** START **

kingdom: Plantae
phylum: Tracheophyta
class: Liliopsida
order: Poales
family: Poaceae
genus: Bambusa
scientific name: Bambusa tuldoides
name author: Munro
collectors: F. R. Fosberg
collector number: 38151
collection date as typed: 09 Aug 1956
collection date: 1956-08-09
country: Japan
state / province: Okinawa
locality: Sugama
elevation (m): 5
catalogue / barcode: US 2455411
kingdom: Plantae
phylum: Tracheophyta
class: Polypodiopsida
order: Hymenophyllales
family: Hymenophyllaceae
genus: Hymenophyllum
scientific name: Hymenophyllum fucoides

** END **

Reproduce all of the rows with every occurrence of "scientific name" renamed to "taxon name", leaving everything else unchanged.

Finished answer:
kingdom: Plantae
phylum: Tracheophyta
class: Liliopsida
order: Poales
family: Poaceae
genus: Bambusa
taxon name: Bambusa tuldoides
name author: Munro
collectors: F. R. Fosberg
collector number: 38151
collection date as typed: 09 Aug 1956
collection date: 1956-08-09
country: Japan
state / province: Okinawa
locality: Sugama
elevation (m): 5
catalogue / barcode: US 2455411
kingdom: Plantae
phylum: Tracheophyta
class: Polypodiopsida
order: Hymenophyllales
family: Hymenophyllaceae
genus: Hymenophyllum
taxon name: Hymenophyllum fucoides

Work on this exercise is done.